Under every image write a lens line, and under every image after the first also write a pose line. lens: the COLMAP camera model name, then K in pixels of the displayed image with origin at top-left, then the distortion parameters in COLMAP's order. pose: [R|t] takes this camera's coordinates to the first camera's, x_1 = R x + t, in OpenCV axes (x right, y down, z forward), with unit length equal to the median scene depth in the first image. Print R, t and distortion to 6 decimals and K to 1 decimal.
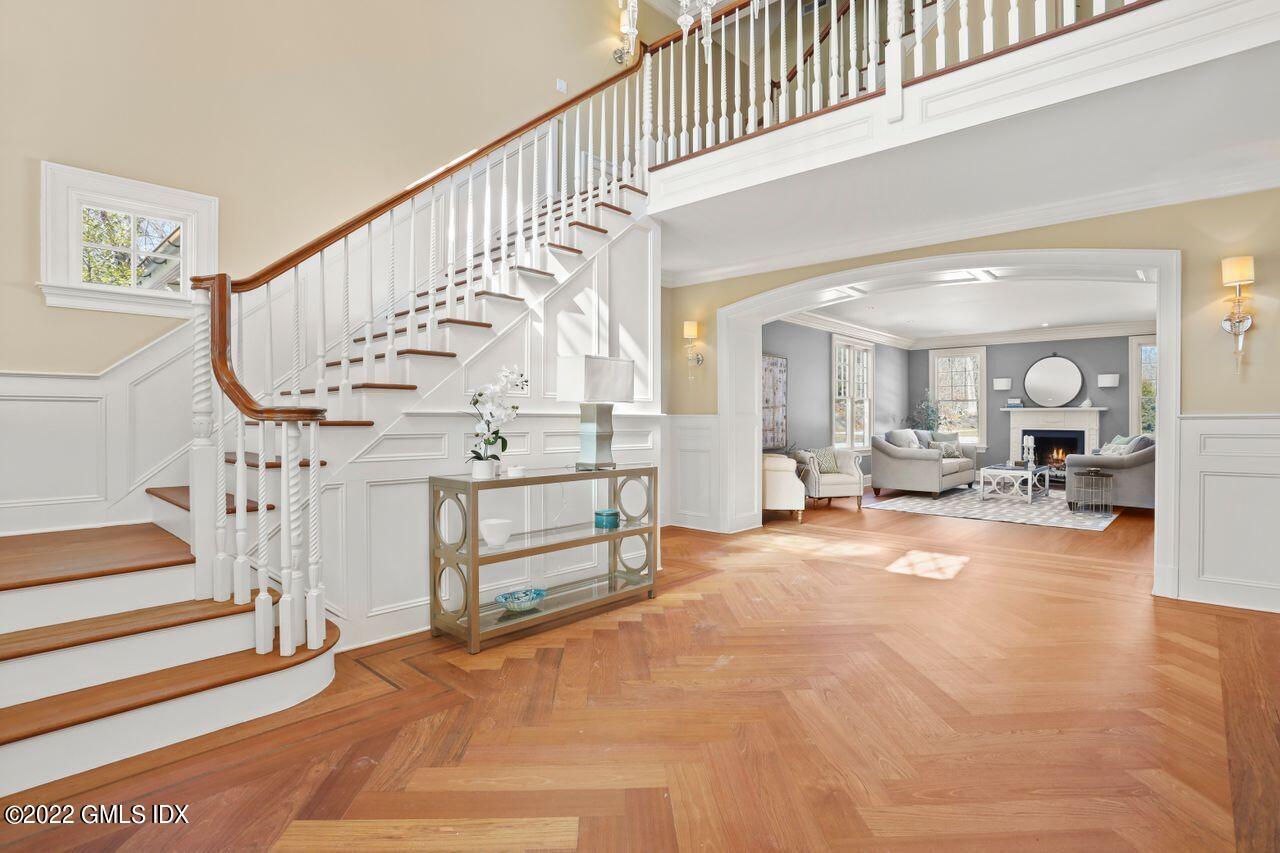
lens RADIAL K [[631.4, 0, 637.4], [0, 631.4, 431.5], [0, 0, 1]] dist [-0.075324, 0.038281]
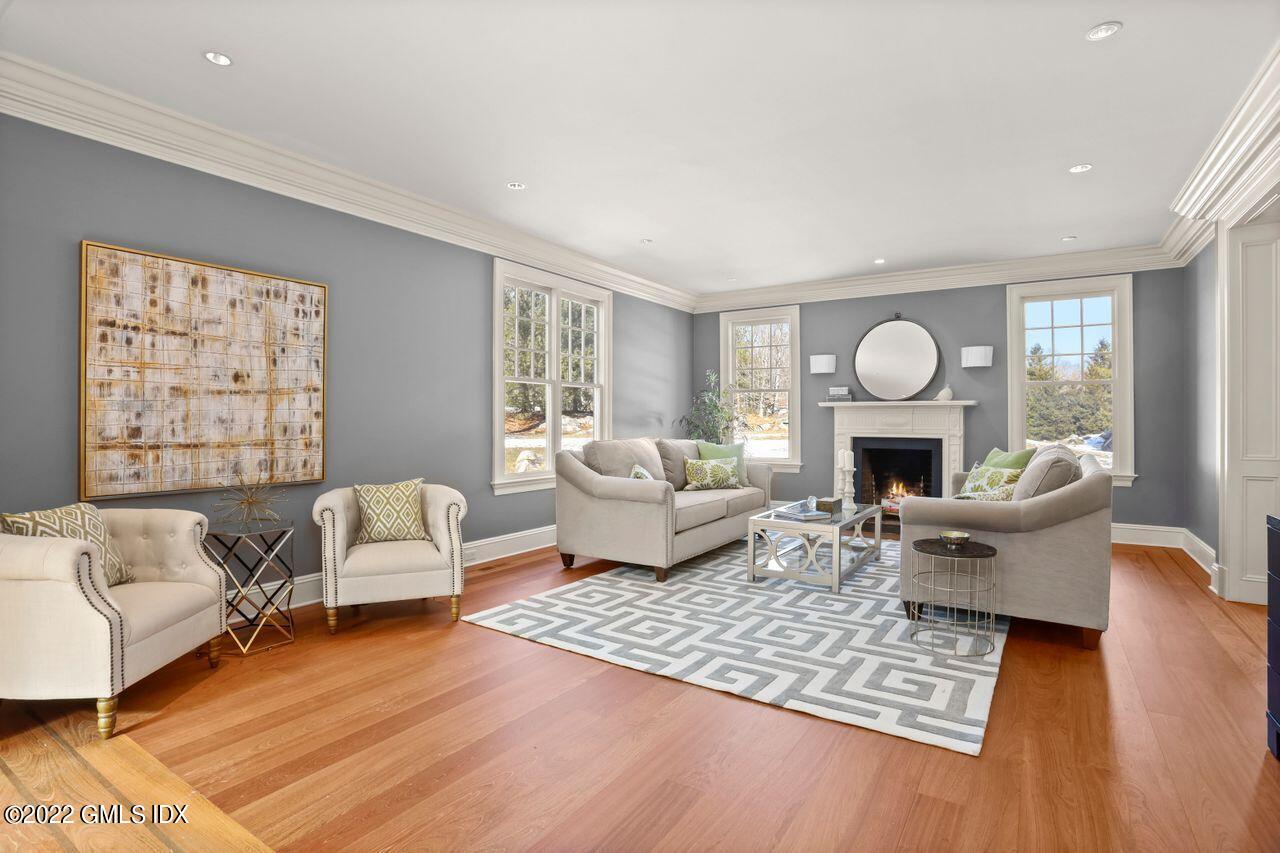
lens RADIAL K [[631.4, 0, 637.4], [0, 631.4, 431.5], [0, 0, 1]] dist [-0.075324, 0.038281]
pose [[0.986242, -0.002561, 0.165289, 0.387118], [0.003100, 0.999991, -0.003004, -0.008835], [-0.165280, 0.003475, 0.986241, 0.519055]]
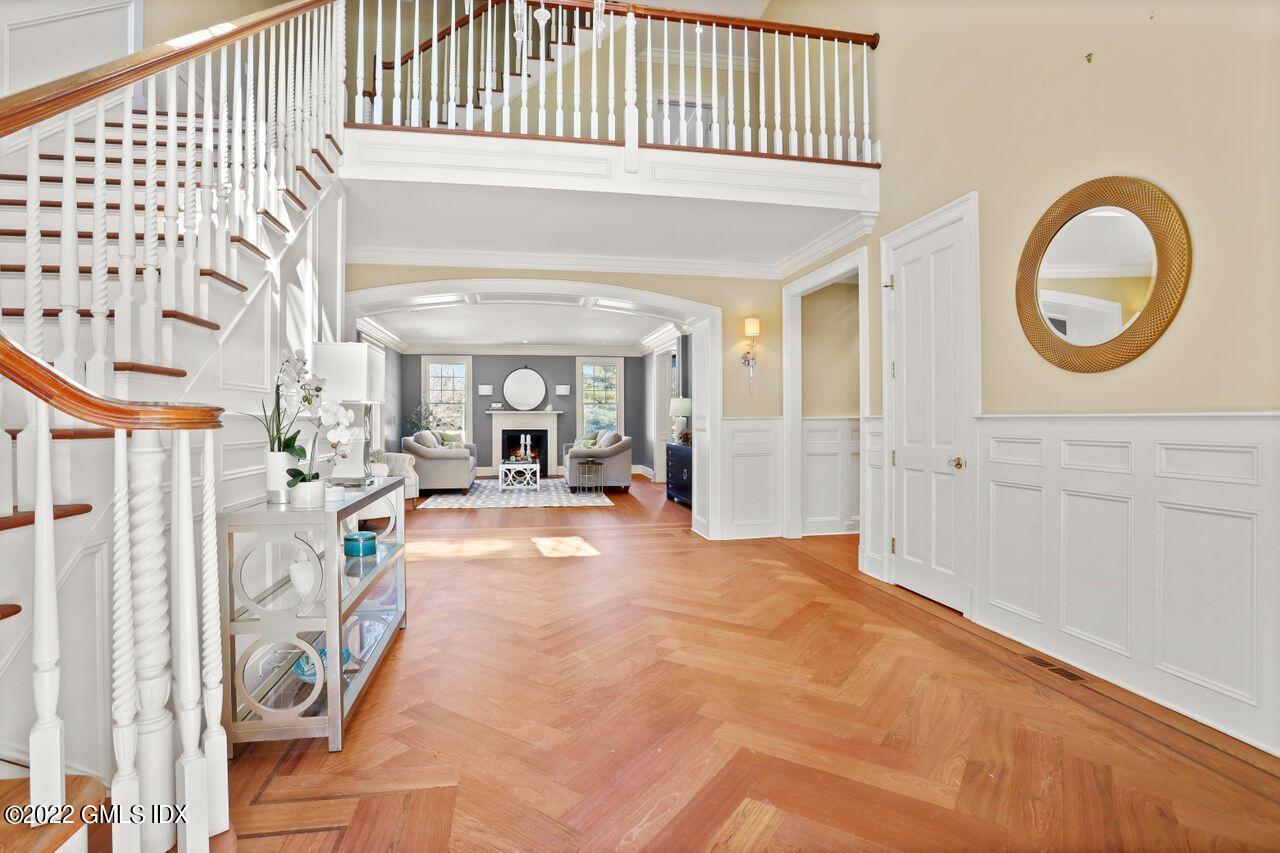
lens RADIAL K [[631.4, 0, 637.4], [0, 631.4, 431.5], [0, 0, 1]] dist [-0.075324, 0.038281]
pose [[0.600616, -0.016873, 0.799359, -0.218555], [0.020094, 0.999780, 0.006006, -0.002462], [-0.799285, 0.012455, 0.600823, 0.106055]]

BRIEF: Please provide a faithful transcription of all the data, pictures excluded.

RESPONSE FOR THIS EXERCISE:
Under every image write a lens line, and under every image after the first also write a pose line. lens: the COLMAP camera model name, then K in pixels of the displayed image with origin at top-left, then the distortion parameters in COLMAP's order. pose: [R|t] takes this camera's coordinates to the first camera's, x_1 = R x + t, in OpenCV axes (x right, y down, z forward), with unit length equal to the median scene depth in the first image. Print R, t and distortion to 6 decimals and K to 1 decimal.
lens RADIAL K [[631.4, 0, 637.4], [0, 631.4, 431.5], [0, 0, 1]] dist [-0.075324, 0.038281]
lens RADIAL K [[631.4, 0, 637.4], [0, 631.4, 431.5], [0, 0, 1]] dist [-0.075324, 0.038281]
pose [[0.986242, -0.002561, 0.165289, 0.387118], [0.003100, 0.999991, -0.003004, -0.008835], [-0.165280, 0.003475, 0.986241, 0.519055]]
lens RADIAL K [[631.4, 0, 637.4], [0, 631.4, 431.5], [0, 0, 1]] dist [-0.075324, 0.038281]
pose [[0.600616, -0.016873, 0.799359, -0.218555], [0.020094, 0.999780, 0.006006, -0.002462], [-0.799285, 0.012455, 0.600823, 0.106055]]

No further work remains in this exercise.